The program emphasizes making healthy choices, Rusciano says. In the first year, the students produced vegetable chips and healthy dip. The following year they produced Zucchini Muffins (made with applesauce and no butter) and granola Mitten Bites.

During the education component, students are challenged to take something that is unhealthy — such as soft drinks or salty snacks — and put on a healthier spin. The students created a less sugary pop out of fresh grape simple syrup and carbonated water as well as healthier versions of Cheetos and Fritos, their favorite snacks.

“Health is not something to be ashamed of — we want them to know that their favorite foods are not terrible. We talk about moderation, trying to make things on their own … we really want to make health and wellness acceptable and friendly instead of scary and super technical,” Rusciano says.


A few years ago, Detroiter Erika Boyd was told she was pre-diabetic; her partner, Kirsten Ussery, was given a similar bill of health. After Boyd’s father died from cancer in 2010, the couple decided to go vegan.

Fast forward to 2013 when the couple launched their own soul food vegan restaurant.

Detroit Vegan Soul’s menu is full of familiar-sounding favorites that have been “veganized” to appeal to nonvegan palates. For meat lovers, the Seitan Pepper Steak, which is stir-fried with veggies and served with brown rice and sesame broccoli, has changed some opinions.

“People have argued us down that it’s really meat,” Boyd says. Another favorite is “Catfish” Tofu, which is cornmeal-battered tofu served with broccoli, corn, and redskin potatoes. The tofu gets the “fishy” flavor from a secret ingredient: sea vegetables. The DVS Burger is a departure from the typical lentil burger, using millet instead. Millet, an ancient seed used as a grain, provides more nutrients, Boyd says, but is also a good choice for a “burger” because it holds things together well and, by using the right spices, can give that satisfaction of biting into a burger.

Boyd says she became “obsessed” with the vegan lifestyle, learning as much as she could. She grew up surrounded by cooking, with a mom who worked as a food service manager and a dad who co-owned a soul food cafe.
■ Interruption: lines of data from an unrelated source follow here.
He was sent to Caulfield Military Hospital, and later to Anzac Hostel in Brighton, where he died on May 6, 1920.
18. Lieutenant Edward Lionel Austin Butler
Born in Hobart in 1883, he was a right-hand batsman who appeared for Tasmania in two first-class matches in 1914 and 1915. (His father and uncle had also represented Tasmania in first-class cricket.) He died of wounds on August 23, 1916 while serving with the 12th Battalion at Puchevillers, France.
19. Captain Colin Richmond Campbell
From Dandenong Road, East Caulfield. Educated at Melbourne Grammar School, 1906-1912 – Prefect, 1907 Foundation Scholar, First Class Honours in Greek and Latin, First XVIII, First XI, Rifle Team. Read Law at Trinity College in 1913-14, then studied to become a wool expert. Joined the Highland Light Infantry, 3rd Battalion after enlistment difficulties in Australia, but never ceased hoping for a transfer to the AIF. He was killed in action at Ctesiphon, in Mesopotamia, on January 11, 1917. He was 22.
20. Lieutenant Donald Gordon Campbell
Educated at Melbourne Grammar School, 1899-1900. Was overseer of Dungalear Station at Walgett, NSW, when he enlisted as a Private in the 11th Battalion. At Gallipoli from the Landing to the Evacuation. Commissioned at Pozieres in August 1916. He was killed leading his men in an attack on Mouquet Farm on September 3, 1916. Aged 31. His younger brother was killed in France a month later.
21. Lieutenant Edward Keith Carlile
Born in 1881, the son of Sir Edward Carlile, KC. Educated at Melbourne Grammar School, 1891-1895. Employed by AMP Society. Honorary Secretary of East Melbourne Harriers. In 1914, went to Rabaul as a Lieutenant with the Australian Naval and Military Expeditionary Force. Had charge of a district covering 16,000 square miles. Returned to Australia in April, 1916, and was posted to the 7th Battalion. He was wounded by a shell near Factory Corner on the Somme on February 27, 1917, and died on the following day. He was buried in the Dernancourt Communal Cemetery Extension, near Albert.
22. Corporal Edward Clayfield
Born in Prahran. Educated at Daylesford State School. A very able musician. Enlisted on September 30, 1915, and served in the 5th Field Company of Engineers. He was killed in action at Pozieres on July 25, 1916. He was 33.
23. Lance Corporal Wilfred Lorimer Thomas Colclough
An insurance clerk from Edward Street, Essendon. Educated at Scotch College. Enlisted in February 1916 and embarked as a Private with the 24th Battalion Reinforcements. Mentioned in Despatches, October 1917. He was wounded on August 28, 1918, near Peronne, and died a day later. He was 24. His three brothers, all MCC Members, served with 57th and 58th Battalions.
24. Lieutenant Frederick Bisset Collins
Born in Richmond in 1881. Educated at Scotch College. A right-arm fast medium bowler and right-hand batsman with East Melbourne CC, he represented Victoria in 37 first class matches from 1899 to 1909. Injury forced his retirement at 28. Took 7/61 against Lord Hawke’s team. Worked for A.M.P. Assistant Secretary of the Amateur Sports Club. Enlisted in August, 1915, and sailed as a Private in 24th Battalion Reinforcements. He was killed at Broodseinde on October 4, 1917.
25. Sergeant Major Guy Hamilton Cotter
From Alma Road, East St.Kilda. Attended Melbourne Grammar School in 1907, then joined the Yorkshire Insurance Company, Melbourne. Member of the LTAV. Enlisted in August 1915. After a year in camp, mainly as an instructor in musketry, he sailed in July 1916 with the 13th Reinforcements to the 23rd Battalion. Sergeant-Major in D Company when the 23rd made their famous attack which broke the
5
At age 11, Boyd was cooking dinner for her family.

After making the change to veganism, “being a new vegan [eater], I was missing those flavors I grew up with,” Boyd says.

Starting with family recipes, she started applying vegan cooking techniques to favorite dishes. They started serving to family and friends. The concept to bring vegan soul food to Detroit grew from there.

Ussery participated in an entrepreneurship program by D:Hive, a one-stop shop in Detroit that offers tools and resources for Detroiters who live, work, and play in the city. While in that class, the pair got their first customer. That led to more customers, then they launched their meal delivery service in February 2012, delivering to downtown, Midtown, Corktown, and the Villages. Then came the successful pop-up events, leading up to the restaurant where the motto is “Soul food made from whole food.”

Through their food, they aim “to break the cycle of diet related diseases in our families and community. Our mission is to help people live healthier lives by providing great-tasting, high-quality, nutritious vegan food that appeals to everyone.”

Studies have shown the health benefits of a vegan diet. In a 2009 article in The American Journal of Clinical Nutrition, author Winston J. Craig wrote such diets are high in fiber and nutrients while re-ducing risk of diseases such as cardiovascular, type 2 diabetes, obesity, and some cancers.

Their goal isn’t to turn meat lovers into vegans but show people vegan meals don’t have to be bland — and can be a part of a healthy lifestyle. “The whole idea is we wanted to create a more accessible entry way to a plant-based diet, food people can relate to,” Ussery says.